If I claim to have rented planes all over the country the FAA will have a lot of work to do to prove I didn't.

Isn't it up to you to prove you did?

Jose
--
The monkey turns the crank and thinks he's making the music.
for Email, make the obvious change in the address.
  #7  
Old July 21st 06, 11:09 PM posted to rec.aviation.piloting
Newps
external usenet poster
 
Posts: 1,886
Default Stupid Question



Jose wrote:

If I claim to have rented planes all over the country the FAA will
have a lot of work to do to prove I didn't.

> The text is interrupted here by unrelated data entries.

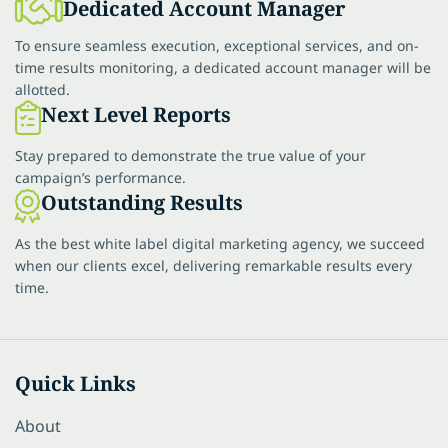
Dedicated Account Manager
To ensure seamless execution, exceptional services, and on-
time results monitoring, a dedicated account manager will be
allotted.
Next Level Reports
Stay prepared to demonstrate the true value of your
campaign’s performance.
Outstanding Results
As the best white label digital marketing agency, we succeed
when our clients excel, delivering remarkable results every
time.
Quick Links
About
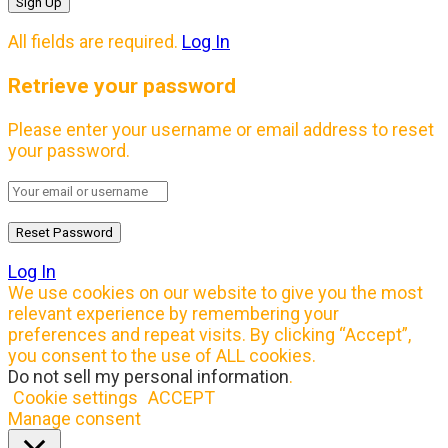
All fields are required.
Log In
Retrieve your password
Please enter your username or email address to reset
your password.
Log In
We use cookies on our website to give you the most
relevant experience by remembering your
preferences and repeat visits. By clicking “Accept”,
you consent to the use of ALL cookies.
Do not sell my personal information
.
Cookie settings
ACCEPT
Manage consent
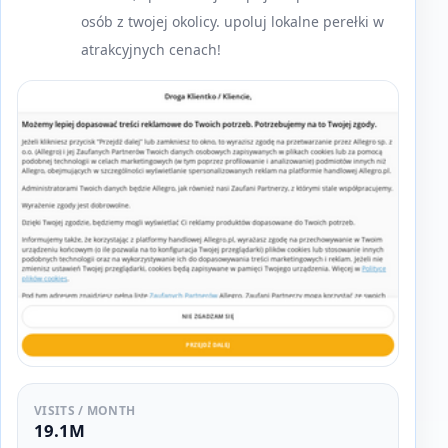
osób z twojej okolicy. upoluj lokalne perełki w
atrakcyjnych cenach!
VISITS / MONTH
19.1M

Isn't it up to you to prove you did?


I did, it's in the logbook. Somebody else is the one suggesting the
times are fake. They are responsible for proving me wrong.


  #8  
Old July 21st 06, 11:16 PM posted to rec.aviation.piloting
Jose[_1_]
external usenet poster
 
Posts: 1,632
Default Stupid Question

Isn't it up to you to prove you did?

I did, it's in the logbook.


No, what's in the logbook is your statement, nothing more. It's a
claim, not proof.

Jose
--
The monkey turns the crank and thinks he's making the music.
for Email, make the obvious change in the address.
  #9  
Old July 22nd 06, 08:04 AM posted to rec.aviation.piloting
Peter Duniho
external usenet poster
 
Posts: 774
Default Stupid Question

"Jose" wrote in message
. com...
Isn't it up to you to prove you did?

I did, it's in the logbook.


No, what's in the logbook is your statement, nothing more. It's a claim,
not proof.


It is the legally required documentation, however. You are confusing
scientific proof (which requires complete, flawless documentation) with
legal proof (which requires only that one comply with the legal
requirements).

There's no way the FAA can expect a pilot to be able to provide independent
documentation of every single flight hour in their logbook.

Just as an example: I am now on my third Hobbs meter in my airplane. The
previous two have since been destroyed (thrown away). There is no paper
trail, other than my mechanic's say-so, that the meter was replaced at the
time claimed in the logbook. And other than the Hobbs meter, there is
absolutely no documentation of actual hours flown in my airplane (for that
matter, even if I had the original Hobbs meter, I could easily just activate
it and let it run without bothering to fly).

The closest thing that one might come to additional documentation is fuel
purchase records but a) I don't keep those records, b) I doubt the credit
card companies keep those records indefinitely, c) not all of my fuel
purchases were even made with a credit card, and d) even if the records were
available, they are impossible to translate directly and accurately into
flight hours.

There are plenty of other examples of "no paper trail" flight hours, and the
pilot's inability to provide that paper trail is NOT grounds for the FAA
taking action against the pilot. To make their case stick, they would have
to demonstrate positively that flight hours recorded in the logbook were not
flown.

Which they do. The thought that the FAA wouldn't do the legwork required to
examine each and every hour of a logbook of a pilot they suspected of
cheating is silly. That's the examiner's job, and if they have good reason
to believe they are logging fake hours, they're going to do that legwork.
If for no other reason than to prove themselves right.